As an aside, this is how null is defined in many languages as well. Many behaviors of SQL, for instance, are much more intuitive if you remember that SQL sees null as "unknown".

If a boolean value is null in SQL, it conceptually means it could be either true or false - it's a maybe. If you ask "is maybe true equal to maybe true", the answer is "maybe". Likewise, asking SQL 'null = null", it answers "null", instead of true/false.

...which is why for determining if something is unknown, you ask SQL...are you indeed NULL? And SQL should say 'true' or 'false'.

    SQL null IS null

It's a much better notation because NOT(MAYBE) = MAYBE.

That's hard to explain when you work with binary booleans.

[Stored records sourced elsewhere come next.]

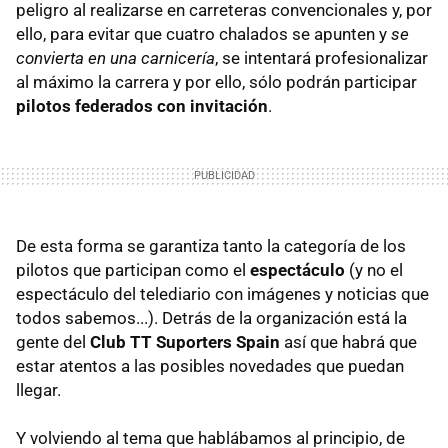
peligro al realizarse en carreteras convencionales y, por
ello, para evitar que cuatro chalados se apunten y
se
convierta en una carnicería
, se intentará profesionalizar
al máximo la carrera y por ello, sólo podrán participar
pilotos federados con invitación
.
De esta forma se garantiza tanto la categoría de los
pilotos que participan como el
espectáculo
(y no el
espectáculo del telediario con imágenes y noticias que
todos sabemos...). Detrás de la organización está la
gente del
Club TT Suporters Spain
así que habrá que
estar atentos a las posibles novedades que puedan
llegar.
Y volviendo al tema que hablábamos al principio, de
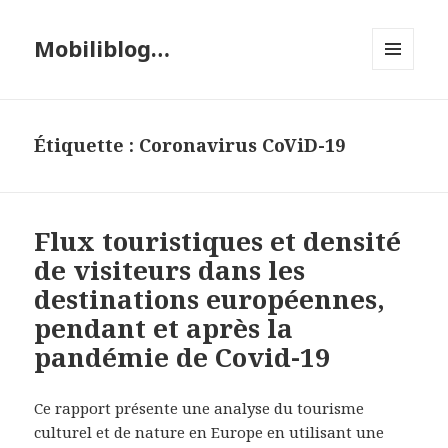
Mobiliblog…
MENU
ET
WIDGETS
Étiquette :
Coronavirus CoViD-19
Flux touristiques et densité
de visiteurs dans les
destinations européennes,
pendant et après la
pandémie de Covid-19
Ce rapport présente une analyse du tourisme
culturel et de nature en Europe en utilisant une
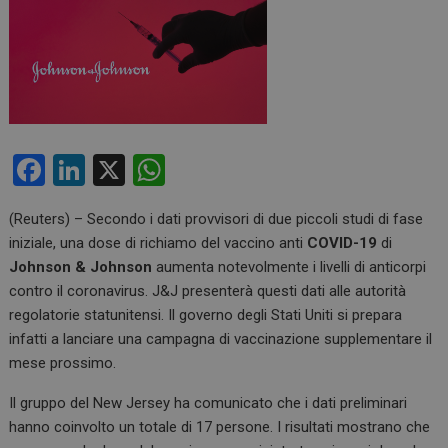
F
Li
X
W
a
n
h
(Reuters) – Secondo i dati provvisori di due piccoli studi di fase
ce
ke
at
iniziale, una dose di richiamo del vaccino anti
COVID-19
di
b
dI
s
Johnson & Johnson
aumenta notevolmente i livelli di anticorpi
o
n
A
contro il coronavirus. J&J presenterà questi dati alle autorità
regolatorie statunitensi. Il governo degli Stati Uniti si prepara
o
p
infatti a lanciare una campagna di vaccinazione supplementare il
k
p
mese prossimo.
Il gruppo del New Jersey ha comunicato che i dati preliminari
hanno coinvolto un totale di 17 persone. I risultati mostrano che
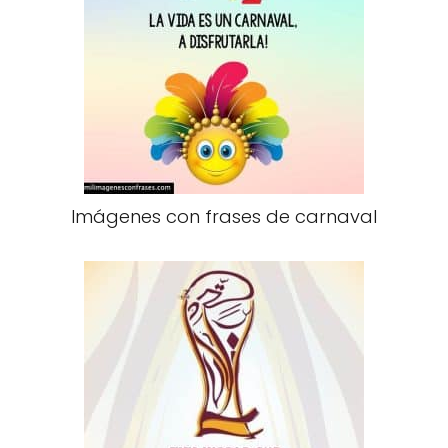
Imágenes con frases de carnaval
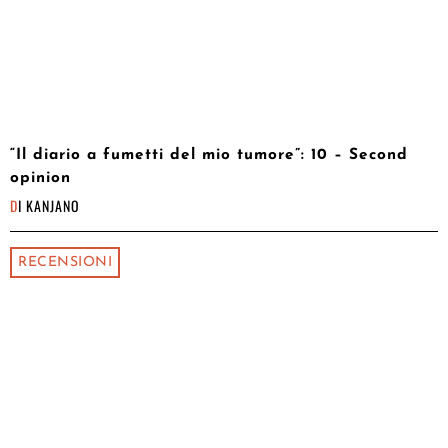
“Il diario a fumetti del mio tumore”: 10 – Second
opinion
DI
KANJANO
RECENSIONI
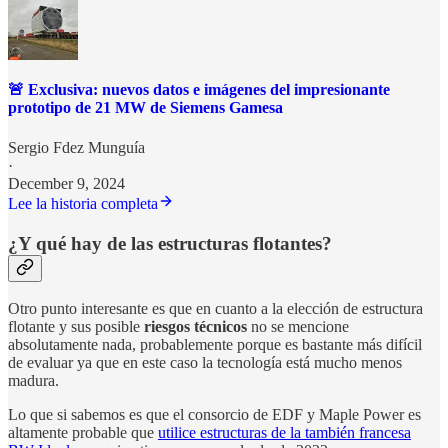
🚨 Exclusiva: nuevos datos e imágenes del impresionante
prototipo de 21 MW de Siemens Gamesa
Sergio Fdez Munguía
·
December 9, 2024
Lee la historia completa
¿Y qué hay de las estructuras flotantes?
Otro punto interesante es que en cuanto a la elección de estructura
flotante y sus posible
riesgos técnicos
no se mencione
absolutamente nada, probablemente porque es bastante más difícil
de evaluar ya que en este caso la tecnología está mucho menos
madura.
Lo que si sabemos es que el consorcio de EDF y Maple Power es
altamente probable que
utilice estructuras de la también francesa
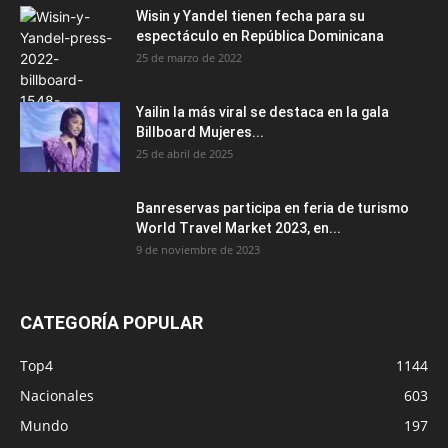
Wisin y Yandel tienen fecha para su
espectáculo en República Dominicana
25 de marzo de 2022
Yailin la más viral se destaca en la gala
Billboard Mujeres...
25 de abril de 2025
Banreservas participa en feria de turismo
World Travel Market 2023, en...
9 de noviembre de 2023
CATEGORÍA POPULAR
Top4
1144
Nacionales
603
Mundo
197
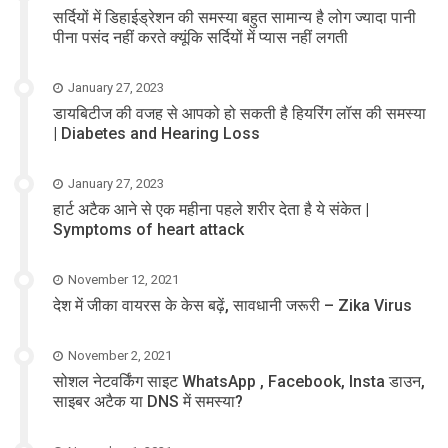
सर्दियों में डिहाईड्रेशन की समस्या बहुत सामान्य है लोग ज्यादा पानी
पीना पसंद नहीं करते क्यूंकि सर्दियों में प्यास नहीं लगती
January 27, 2023
डायबिटीज की वजह से आपको हो सकती है हियरिंग लॉस की समस्या
| Diabetes and Hearing Loss
January 27, 2023
हार्ट अटैक आने से एक महीना पहले शरीर देता है ये संकेत |
Symptoms of heart attack
November 12, 2021
देश में जीका वायरस के केस बढ़ें, सावधानी जरूरी – Zika Virus
November 2, 2021
सोशल नेटवर्किंग साइट WhatsApp , Facebook, Insta डाउन,
साइबर अटैक या DNS में समस्या?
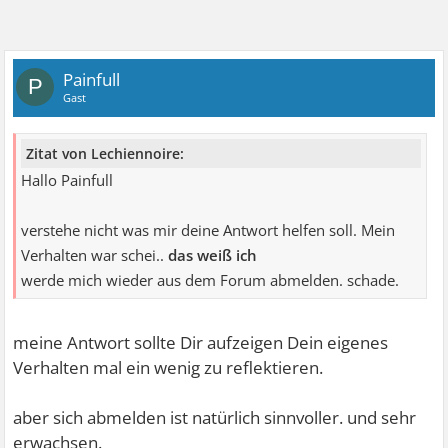
Painfull
P
Gast
Zitat von Lechiennoire:
Hallo Painfull
verstehe nicht was mir deine Antwort helfen soll. Mein
Verhalten war schei..
das weiß ich
werde mich wieder aus dem Forum abmelden. schade.
meine Antwort sollte Dir aufzeigen Dein eigenes
Verhalten mal ein wenig zu reflektieren.
aber sich abmelden ist natürlich sinnvoller. und sehr
erwachsen.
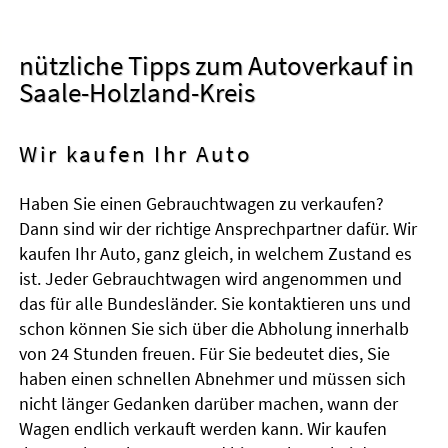
nützliche Tipps zum Autoverkauf in
Saale-Holzland-Kreis
Wir kaufen Ihr Auto
Haben Sie einen Gebrauchtwagen zu verkaufen?
Dann sind wir der richtige Ansprechpartner dafür. Wir
kaufen Ihr Auto, ganz gleich, in welchem Zustand es
ist. Jeder Gebrauchtwagen wird angenommen und
das für alle Bundesländer. Sie kontaktieren uns und
schon können Sie sich über die Abholung innerhalb
von 24 Stunden freuen. Für Sie bedeutet dies, Sie
haben einen schnellen Abnehmer und müssen sich
nicht länger Gedanken darüber machen, wann der
Wagen endlich verkauft werden kann. Wir kaufen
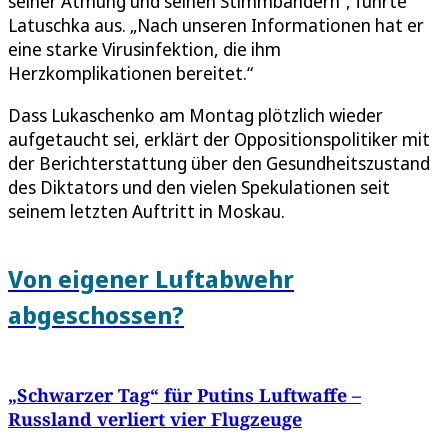
seiner Atmung und seinen Stimmbändern“, führte
Latuschka aus. „Nach unseren Informationen hat er
eine starke Virusinfektion, die ihm
Herzkomplikationen bereitet.“
Dass Lukaschenko am Montag plötzlich wieder
aufgetaucht sei, erklärt der Oppositionspolitiker mit
der Berichterstattung über den Gesundheitszustand
des Diktators und den vielen Spekulationen seit
seinem letzten Auftritt in Moskau.
Von eigener Luftabwehr
abgeschossen?
„Schwarzer Tag“ für Putins Luftwaffe –
Russland verliert vier Flugzeuge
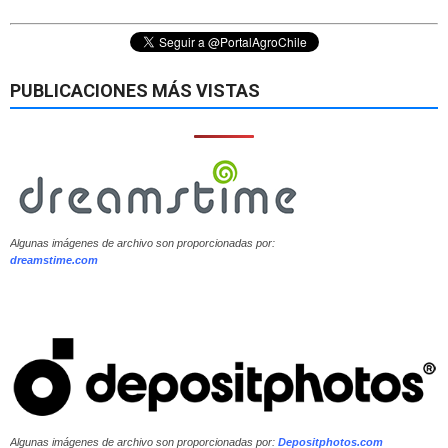
PUBLICACIONES MÁS VISTAS
Algunas imágenes de archivo son proporcionadas por:
dreamstime.com
Algunas imágenes de archivo son proporcionadas por:
Depositphotos.com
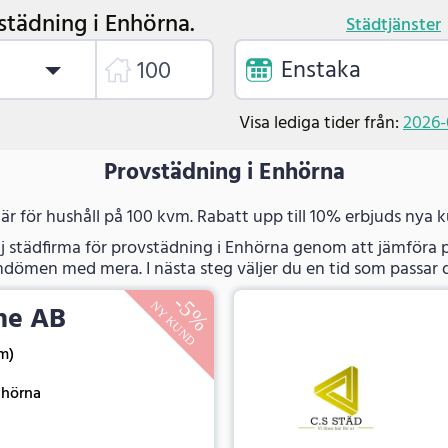
städning i Enhörna.
Städtjänster
Enstaka
Visa lediga tider från:
2026-
Provstädning i Enhörna
 är för hushåll på 100 kvm. Rabatt upp till 10% erbjuds nya 
j städfirma för provstädning i Enhörna genom att jämföra p
dömen med mera. I nästa steg väljer du en tid som passar d
me AB
im)
nhörna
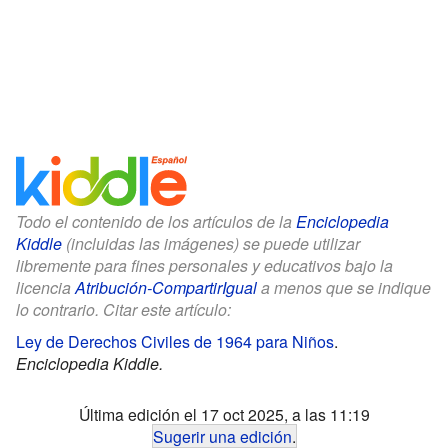
Todo el contenido de los artículos de la
Enciclopedia
Kiddle
(incluidas las imágenes) se puede utilizar
libremente para fines personales y educativos bajo la
licencia
Atribución-CompartirIgual
a menos que se indique
lo contrario. Citar este artículo:
Ley de Derechos Civiles de 1964 para Niños
.
Enciclopedia Kiddle.
Última edición el 17 oct 2025, a las 11:19
Sugerir una edición
.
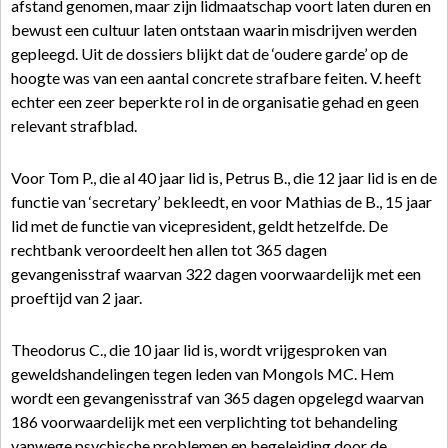
afstand genomen, maar zijn lidmaatschap voort laten duren en
bewust een cultuur laten ontstaan waarin misdrijven werden
gepleegd. Uit de dossiers blijkt dat de ‘oudere garde’ op de
hoogte was van een aantal concrete strafbare feiten. V. heeft
echter een zeer beperkte rol in de organisatie gehad en geen
relevant strafblad.
Voor Tom P., die al 40 jaar lid is, Petrus B., die 12 jaar lid is en de
functie van ‘secretary’ bekleedt, en voor Mathias de B., 15 jaar
lid met de functie van vicepresident, geldt hetzelfde. De
rechtbank veroordeelt hen allen tot 365 dagen
gevangenisstraf waarvan 322 dagen voorwaardelijk met een
proeftijd van 2 jaar.
Theodorus C., die 10 jaar lid is, wordt vrijgesproken van
geweldshandelingen tegen leden van Mongols MC. Hem
wordt een gevangenisstraf van 365 dagen opgelegd waarvan
186 voorwaardelijk met een verplichting tot behandeling
vanwege psychische problemen en begeleiding door de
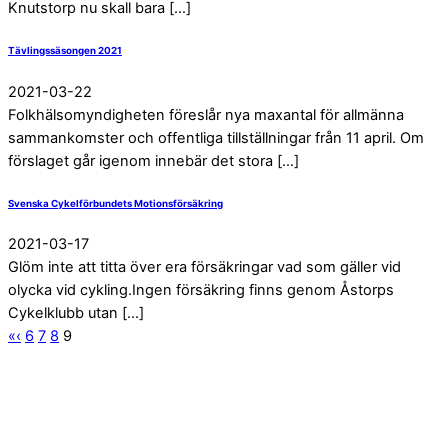
Knutstorp nu skall bara […]
Tävlingssäsongen 2021
2021
-
03
-
22
Folkhälsomyndigheten föreslår nya maxantal för allmänna
sammankomster och offentliga tillställningar från 11 april. Om
förslaget går igenom innebär det stora […]
Svenska Cykelförbundets Motionsförsäkring
2021
-
03
-
17
Glöm inte att titta över era försäkringar vad som gäller vid
olycka vid cykling.Ingen försäkring finns genom Åstorps
Cykelklubb utan […]
«
‹
6
7
8
9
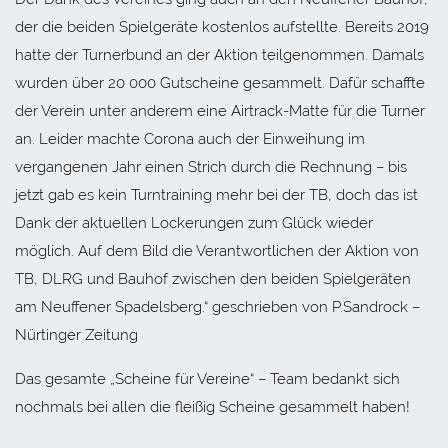
der die beiden Spielgeräte kostenlos aufstellte. Bereits 2019
hatte der Turnerbund an der Aktion teilgenommen. Damals
wurden über 20 000 Gutscheine gesammelt. Dafür schaffte
der Verein unter anderem eine Airtrack-Matte für die Turner
an. Leider machte Corona auch der Einweihung im
vergangenen Jahr einen Strich durch die Rechnung – bis
jetzt gab es kein Turntraining mehr bei der TB, doch das ist
Dank der aktuellen Lockerungen zum Glück wieder
möglich. Auf dem Bild die Verantwortlichen der Aktion von
TB, DLRG und Bauhof zwischen den beiden Spielgeräten
am Neuffener Spadelsberg.“ geschrieben von P.Sandrock –
Nürtinger Zeitung
Das gesamte „Scheine für Vereine“ – Team bedankt sich
nochmals bei allen die fleißig Scheine gesammelt haben!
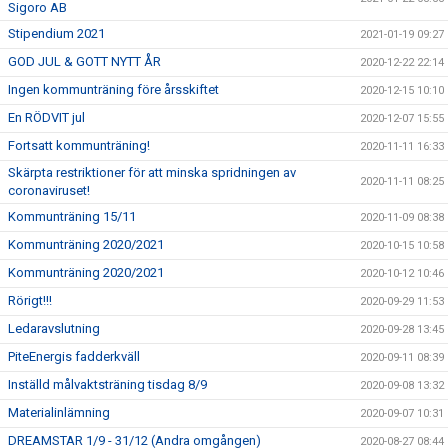
Sigoro AB
Stipendium 2021
2021-01-19 09:27
GOD JUL & GOTT NYTT ÅR
2020-12-22 22:14
Ingen kommunträning före årsskiftet
2020-12-15 10:10
En RÖDVIT jul
2020-12-07 15:55
Fortsatt kommunträning!
2020-11-11 16:33
Skärpta restriktioner för att minska spridningen av
2020-11-11 08:25
coronaviruset!
Kommunträning 15/11
2020-11-09 08:38
Kommunträning 2020/2021
2020-10-15 10:58
Kommunträning 2020/2021
2020-10-12 10:46
Rörigt!!!
2020-09-29 11:53
Ledaravslutning
2020-09-28 13:45
PiteEnergis fadderkväll
2020-09-11 08:39
Inställd målvaktsträning tisdag 8/9
2020-09-08 13:32
Materialinlämning
2020-09-07 10:31
DREAMSTAR 1/9 - 31/12 (Andra omgången)
2020-08-27 08:44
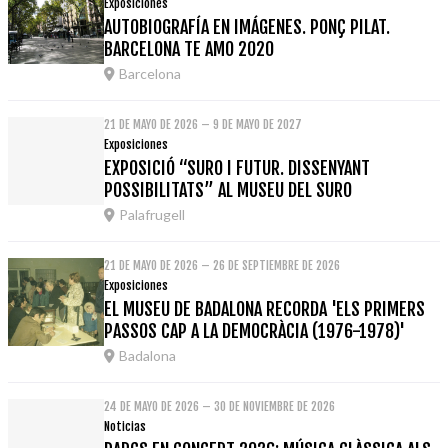
Exposiciones
AUTOBIOGRAFÍA EN IMÁGENES. PONÇ PILAT.
BARCELONA TE AMO 2020
Barcelona
21 DE MAYO DE 2026 – 9 DE MAYO DE 2027
Exposiciones
EXPOSICIÓ “SURO I FUTUR. DISSENYANT
POSSIBILITATS” AL MUSEU DEL SURO
Palafrugell
21 DE MAYO DE 2026 – 26 DE SEPTIEMBRE DE 2026
Exposiciones
EL MUSEU DE BADALONA RECORDA 'ELS PRIMERS
PASSOS CAP A LA DEMOCRÀCIA (1976-1978)'
Badalona
24 DE MAYO DE 2026 – 30 DE NOVIEMBRE DE 2026
Noticias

I try to think of these filters as the opposite of a cache. Bloom/Cuckoo has no false negatives and a cache has no false positives. Besides this they are very similar conceptually and used in the similar contexts.

For those who are new to Bloom filters, the article doesn't quite finish connecting the dots to a common use case:

Bloom filters give no false negatives but a controllable rate of false positives. If a Bloom filter indicates that an item has not been seen before, we can be certain that’s the case; but if it indicates an item has been seen, it’s possible that’s not the case (a false positive).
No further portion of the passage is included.